Around the mid-20th century at the height of abstract movements in the arts (Kandinsky, Balanchine, Cage, all those guys), the architect Charles Jeanneret (Le Corbusier) published a graphic book called Le Poem de L’Angle Droit. Maddeningly abstract and metaphysically speculative, the words and images in the book are an apologia for the compositional principles underlying his life’s work and a meditation on the nature of human creativity. Its purpose seems to have been to reflect on what is most primal in the formation of any building or work of art guided not by tradition but by nature and an imaginary natural man unburdened by cultural baggage.
We hear first about the cardinal parameters of our environment: the rhythms of the sun, the phenomenon of the horizon and, importantly, the erect nature of our own bodies. The poem suggests that it is the straight horizontal line of the horizon in opposition to the straight vertical line of we vertebrates—the right angle—that is the foundation of not only composition but our consciousness, our ability to create anything. Our erectness (hands and minds) separate us from—and elevate us above—the rest of the animated world.
Yet there is no such thing as a line or a right angle in nature. All of nature and our own bodies (the most complex forms found in nature) are made of sometimes approximately flat, mostly curving planes and volumes in unfathomable relationships. The right angle is an abstraction, a mathematical construct and a tool. Modern mathematics (Descartes) established the abstract framework of right angles in 3-d (the x-y-and-z’s we all learn about in high school) and through increasingly sophisticated means (analytical geometry, trigonometry, the calculus) mathematicians have been able to describe with numbers, letters and symbols complex forms on earth and beyond.
Most recently we employ parametric equations embedded within algorithmic equations to recruit the brute number crunching force of increasingly powerful electronic abacuses to draw complex forms that approximate forms found in nature. In the 21st century it has become relatively easy to draw so-called biomorphic shapes, design and build biomorphically shaped buildings. And why not? Why not cut loose entirely of the straight jacket that is rectilinear geometry?

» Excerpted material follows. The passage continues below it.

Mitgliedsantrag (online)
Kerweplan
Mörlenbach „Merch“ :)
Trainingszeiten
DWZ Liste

The geometrically pure right angle may not exist in nature, but the approximate one does. The three-dimensional rectilinear framework of our environment and our relationship to it is crucial for our sense of orientation and I suspect enjoyment of it. Less a straight-jacket than a frame of reference the 3-d grid enables meaningful perception of the environment (built or natural). But, crucially, while the frame of reference may be necessary it’s rarely sufficient.
A built environment composed entirely of lines and planes perpendicular to one another is artificial and in the absence of articulating texture, qualities of light, or ornamental embellishment imperceptible. We lose our sense of place. Conversely, we rarely experience nature absent the framework of a horizon line, our uprightness relative to it and the straightness of our path within it. And when we do it’s usually not pleasant. Relentless shape shifting environments while momentarily exhilarating can over time be as disorienting and deadening to the human spirit as relentlessly rectilinear ones. Like our sense of smell, our sense of sight is desensitized by too much repetition and unrelenting fluidity.

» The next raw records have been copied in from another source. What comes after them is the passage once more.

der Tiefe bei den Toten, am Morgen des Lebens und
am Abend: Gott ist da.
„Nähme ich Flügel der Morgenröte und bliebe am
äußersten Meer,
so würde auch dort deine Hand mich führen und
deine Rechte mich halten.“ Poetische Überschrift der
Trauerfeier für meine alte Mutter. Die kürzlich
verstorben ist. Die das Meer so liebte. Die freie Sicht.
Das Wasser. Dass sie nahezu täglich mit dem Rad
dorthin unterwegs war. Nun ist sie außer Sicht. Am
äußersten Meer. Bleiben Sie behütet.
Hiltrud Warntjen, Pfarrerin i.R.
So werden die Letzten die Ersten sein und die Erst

In real life we toggle between horizontal and vertical, light and dark, calm and excited, happy and sad. We perceive and know qualities only by experiencing their opposites. Jeanneret in his poem goes on to suggest that it is the reconciliation of opposites, the “dialectics” of the philosophers, or at least opposites held in tension that renders perception and by extension composition possible and compelling. It is somewhere on the spectrum between complete freedom (all variability) and complete confinement (no variability) that environments come alive.
Advances in technologies such as powerful computers processing parametric algorithms make new things possible and old things easier. Yet, they have changed neither our bodies nor the environment within which our bodies (and minds) have evolved. The success of our technologies will be judged by their efficacy in creating built environments that resonate with our human selves. It will be less their indiscriminate application than their artful and discerning employment in service to the composition of buildings that will render what we build worth living in and with over time.